A rebel fighter in Central African Republic (hdptcar on flickr).
A rebel fighter in Central African Republic (hdptcar on flickr).
Rebel troops in Central African Republic attacked the towns of Alindao and Kouango early Saturday morning.

A spokesman for Josue Binoua, the republic's Minister of Decentralization and Territorial Administration, said that rebels have been "shooting randomly, destroying properties and have been raping civilians." Rebels stated that they intend to commence attacks in the capital city of Bangui, despite their agreement to attend peace talks with the government scheduled for Thursday in nearby Libreville, Gabon.
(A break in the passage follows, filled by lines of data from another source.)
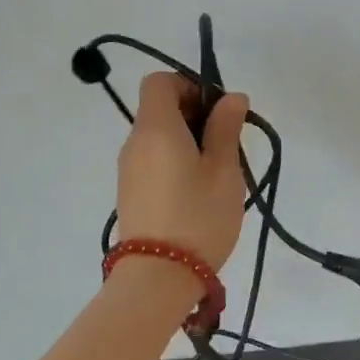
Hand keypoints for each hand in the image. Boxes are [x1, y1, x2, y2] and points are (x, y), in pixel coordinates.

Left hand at [115, 73, 249, 270]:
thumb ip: (226, 128)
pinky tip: (198, 191)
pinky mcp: (130, 193)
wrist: (158, 278)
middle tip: (226, 144)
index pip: (160, 81)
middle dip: (194, 115)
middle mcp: (135, 142)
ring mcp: (129, 169)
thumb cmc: (198, 217)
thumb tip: (231, 97)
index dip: (190, 85)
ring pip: (158, 136)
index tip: (217, 112)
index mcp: (156, 128)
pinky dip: (175, 161)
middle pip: (159, 108)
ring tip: (217, 172)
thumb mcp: (224, 171)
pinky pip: (153, 160)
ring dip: (187, 141)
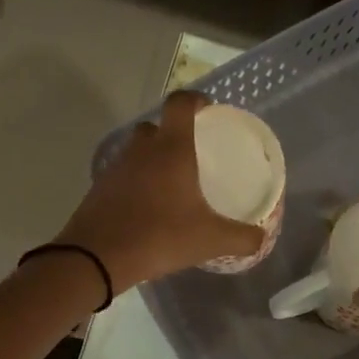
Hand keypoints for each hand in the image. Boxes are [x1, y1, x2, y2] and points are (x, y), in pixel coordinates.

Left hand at [53, 91, 265, 288]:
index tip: (208, 112)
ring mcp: (116, 168)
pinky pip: (122, 177)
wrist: (97, 257)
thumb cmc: (160, 237)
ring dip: (151, 161)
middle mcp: (141, 150)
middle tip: (191, 156)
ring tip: (170, 186)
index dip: (196, 101)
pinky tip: (146, 209)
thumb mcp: (209, 240)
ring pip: (136, 152)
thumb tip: (261, 239)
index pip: (181, 103)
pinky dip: (135, 185)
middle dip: (173, 135)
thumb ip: (241, 238)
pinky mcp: (99, 189)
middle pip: (156, 127)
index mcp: (171, 148)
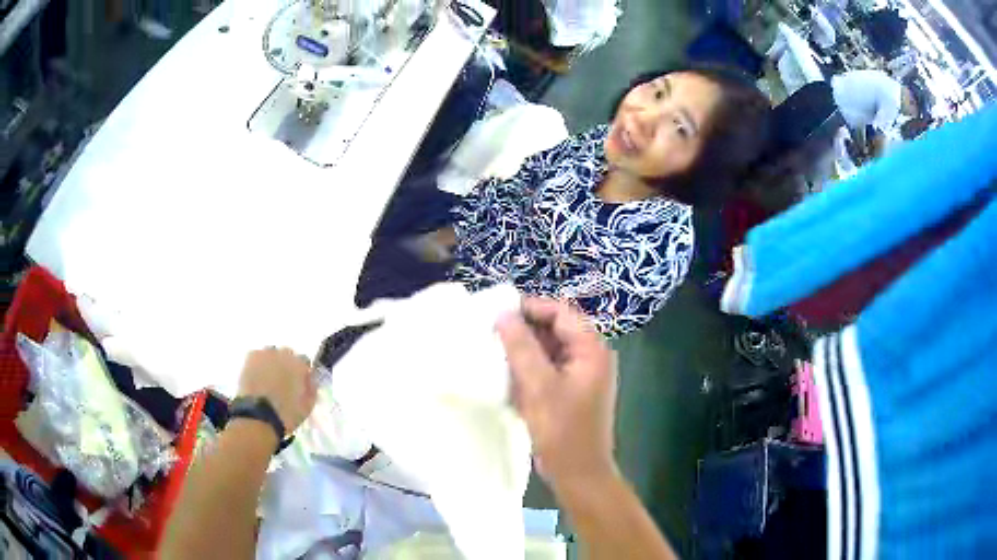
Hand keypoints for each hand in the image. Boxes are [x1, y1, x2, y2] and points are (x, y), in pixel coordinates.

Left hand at [238, 348, 317, 432]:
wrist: (258, 416)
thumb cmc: (287, 414)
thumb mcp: (307, 406)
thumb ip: (312, 389)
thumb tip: (310, 380)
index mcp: (300, 365)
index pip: (305, 362)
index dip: (302, 374)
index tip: (299, 385)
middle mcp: (284, 354)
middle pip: (287, 355)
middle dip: (286, 366)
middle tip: (282, 383)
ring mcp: (266, 354)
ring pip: (271, 354)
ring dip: (271, 364)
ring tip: (267, 381)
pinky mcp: (251, 357)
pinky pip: (258, 357)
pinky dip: (258, 365)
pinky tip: (257, 378)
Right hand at [496, 298, 618, 490]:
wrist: (578, 473)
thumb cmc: (562, 430)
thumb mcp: (539, 386)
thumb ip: (521, 347)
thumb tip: (504, 315)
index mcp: (591, 349)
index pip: (560, 312)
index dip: (530, 308)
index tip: (498, 312)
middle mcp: (589, 357)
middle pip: (555, 329)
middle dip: (524, 329)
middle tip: (491, 331)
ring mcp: (579, 375)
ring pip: (548, 349)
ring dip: (523, 349)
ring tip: (492, 350)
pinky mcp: (568, 392)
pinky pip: (546, 369)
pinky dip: (527, 368)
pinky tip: (504, 373)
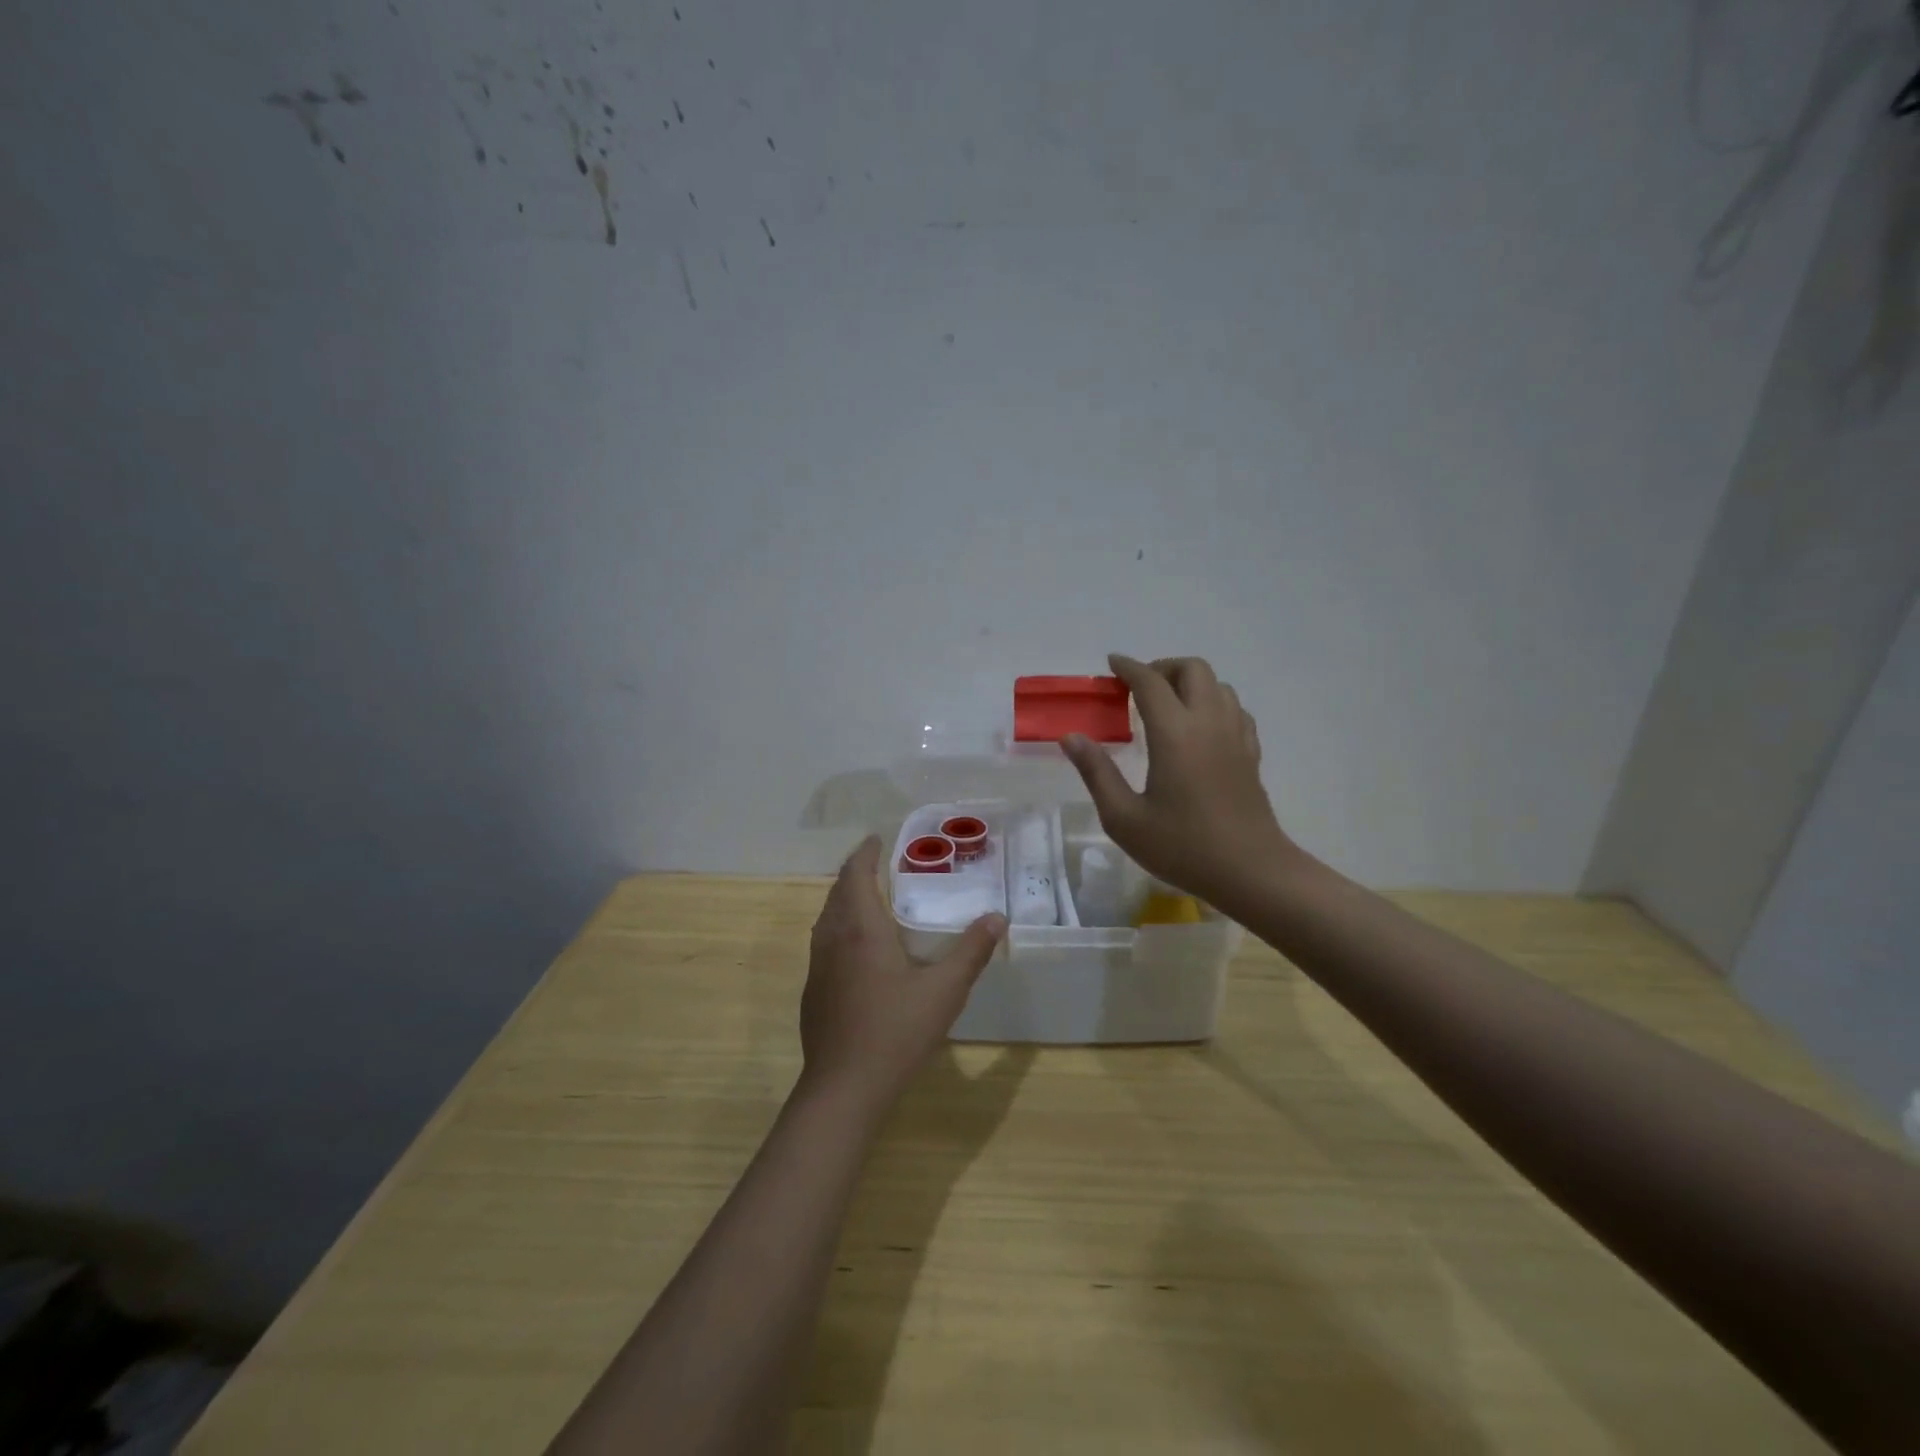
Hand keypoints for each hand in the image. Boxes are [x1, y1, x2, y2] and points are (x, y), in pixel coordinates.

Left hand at [799, 837, 1006, 1108]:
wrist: (843, 1088)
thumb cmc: (895, 1033)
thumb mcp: (944, 991)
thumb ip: (971, 952)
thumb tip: (996, 917)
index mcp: (861, 930)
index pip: (856, 875)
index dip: (865, 853)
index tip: (877, 839)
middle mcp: (833, 939)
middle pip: (838, 892)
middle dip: (856, 873)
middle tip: (881, 865)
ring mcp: (818, 966)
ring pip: (827, 918)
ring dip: (845, 900)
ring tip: (870, 900)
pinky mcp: (813, 991)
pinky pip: (824, 942)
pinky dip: (839, 927)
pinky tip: (859, 950)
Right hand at [1061, 654, 1300, 912]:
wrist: (1251, 872)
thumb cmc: (1182, 846)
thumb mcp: (1124, 818)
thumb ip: (1096, 772)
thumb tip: (1071, 737)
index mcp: (1174, 733)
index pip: (1150, 682)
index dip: (1128, 667)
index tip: (1111, 664)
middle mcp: (1208, 722)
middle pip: (1192, 669)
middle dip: (1162, 668)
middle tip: (1137, 688)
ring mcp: (1235, 736)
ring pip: (1218, 685)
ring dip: (1189, 683)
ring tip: (1166, 705)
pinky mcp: (1251, 753)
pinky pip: (1234, 709)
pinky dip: (1213, 703)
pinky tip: (1198, 728)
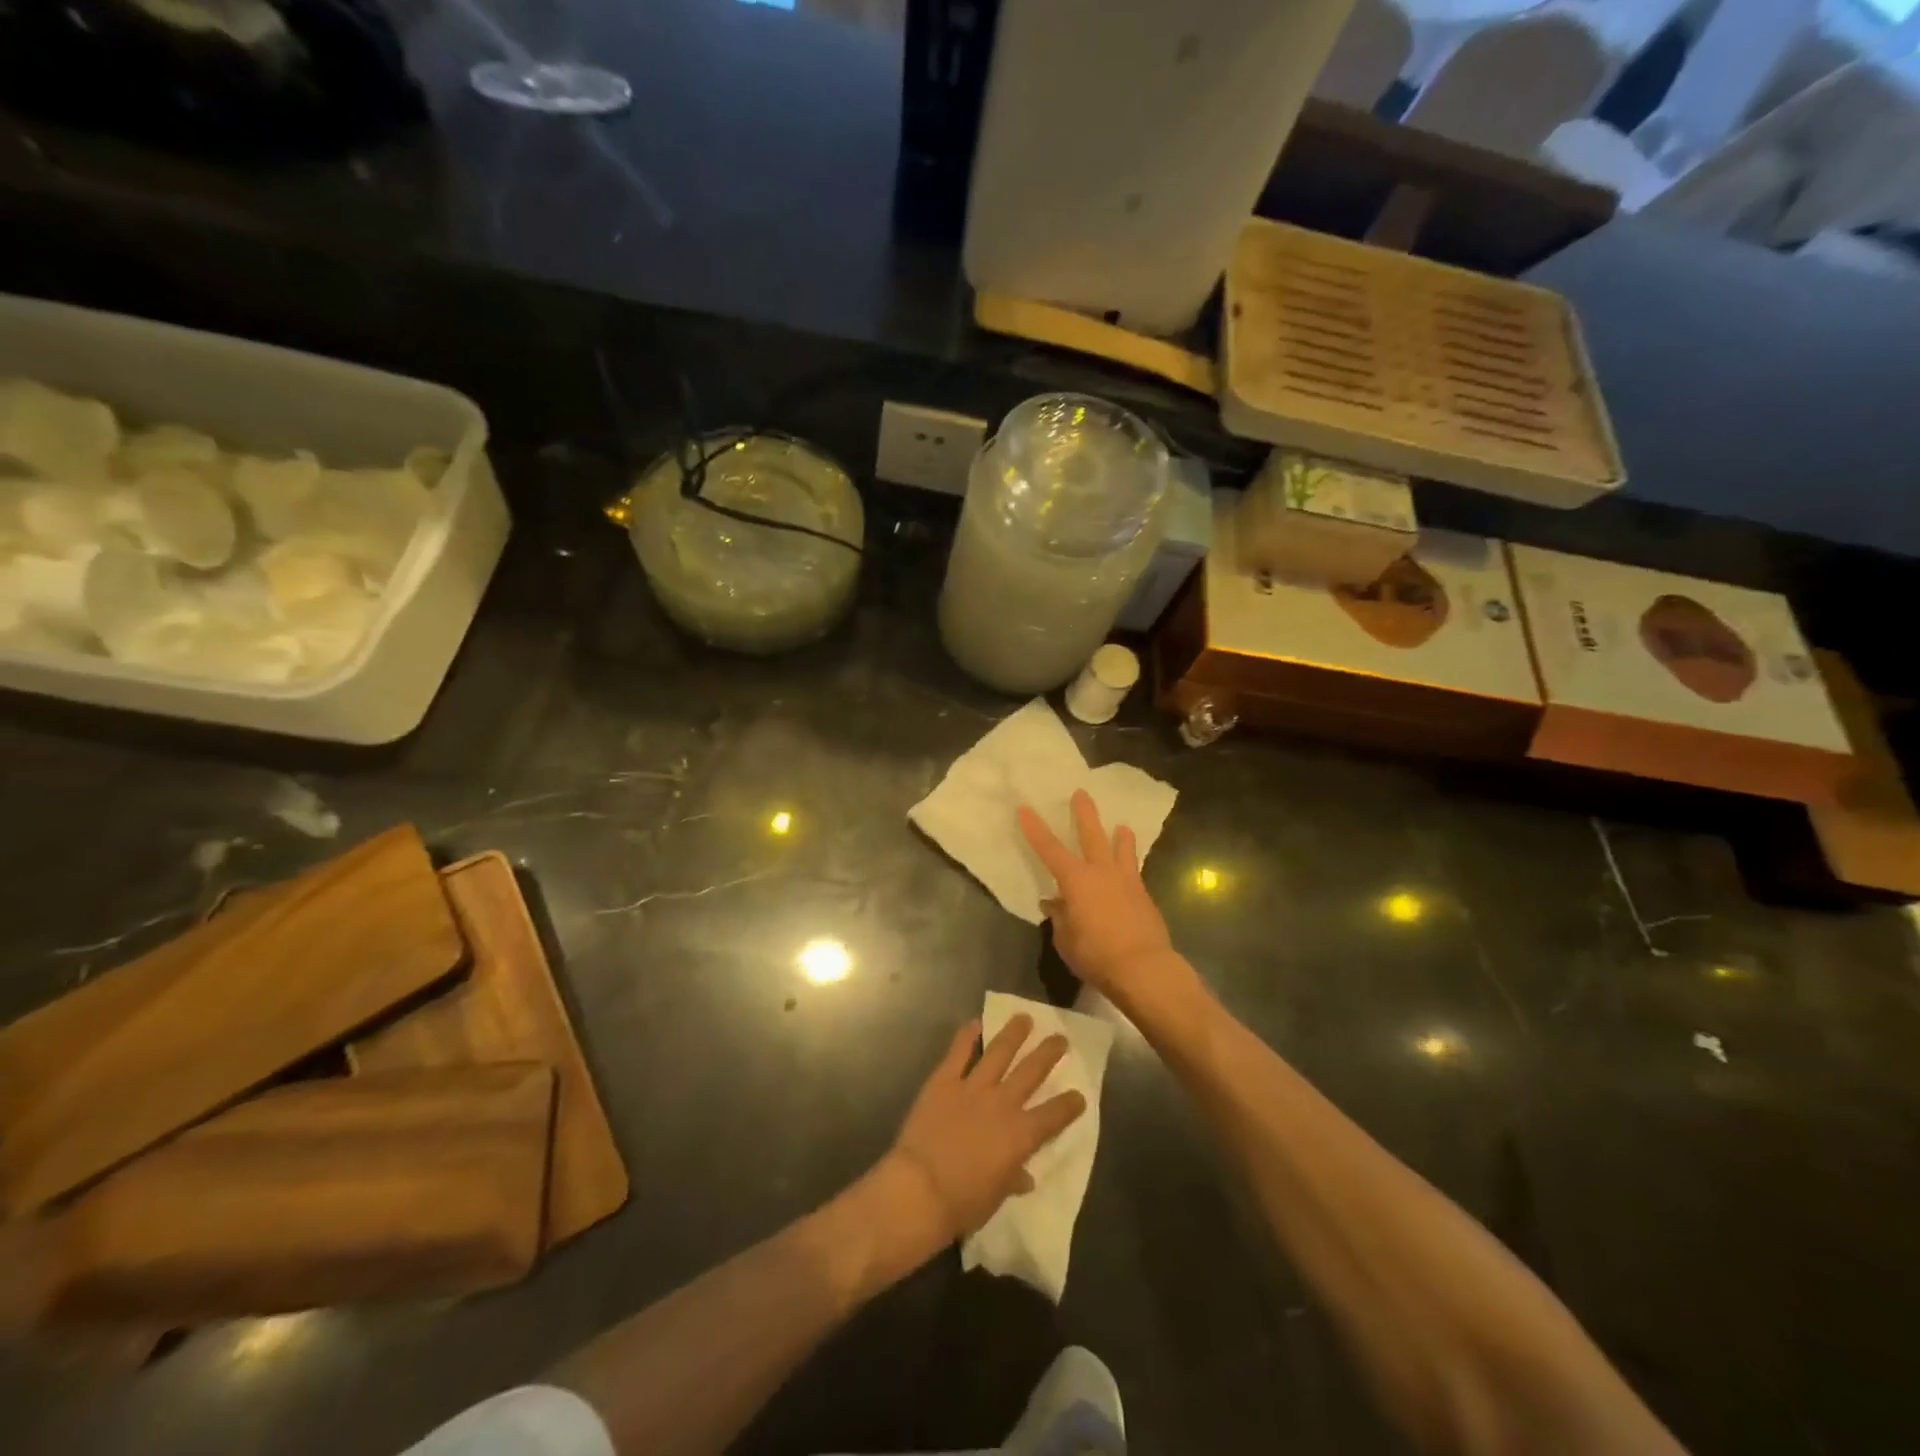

The rebel coalition, known as Séléka (meaning "alliance" in Sango), is composed of four factions who are calling for the resignation of President François Bozizé as well as demanding that the government abide by "previous peace accords providing for the disarmament, demobilization and reintegration of former rebels into society," according to Al Jazeera. Séléka has seized more than 10 cities since they began attacks on December 10. 

In a situation report issued earlier this week, the UN Office for the Coordination of Humanitarian Affairs (OCHA) said that roughly 316,000 people are living in areas affected by rebel activity. The UN Children's Agency has stated that Séléka's recruitment of child soldiers, a problem even before the December attacks began, is on the rise. OCHA also voiced concern about the conflict's effect on humanitarian efforts in the country, some of which are being temporarily shut down due to safety concerns for staff. They cited a UN Security Council Press Statement from December 27 condemning the attacks and claiming that Séléka's actions are in violation of  peace accords.

The Security Council implored the government of CAR "to maintain law and order and to ensure the safety and security of the civilian population."

The country has had a history of unrest since it gained independence from France in 1960 and is among the poorest countries in Africa, with an average life expectancy of 49 years and gross national income per capita of $480 as of 2011, according to the World Bank. The 2012 Mercer Quality of Living Survey ranked the quality of life in Bangui at 220 out of 221 global cities, just above Baghdad in last place.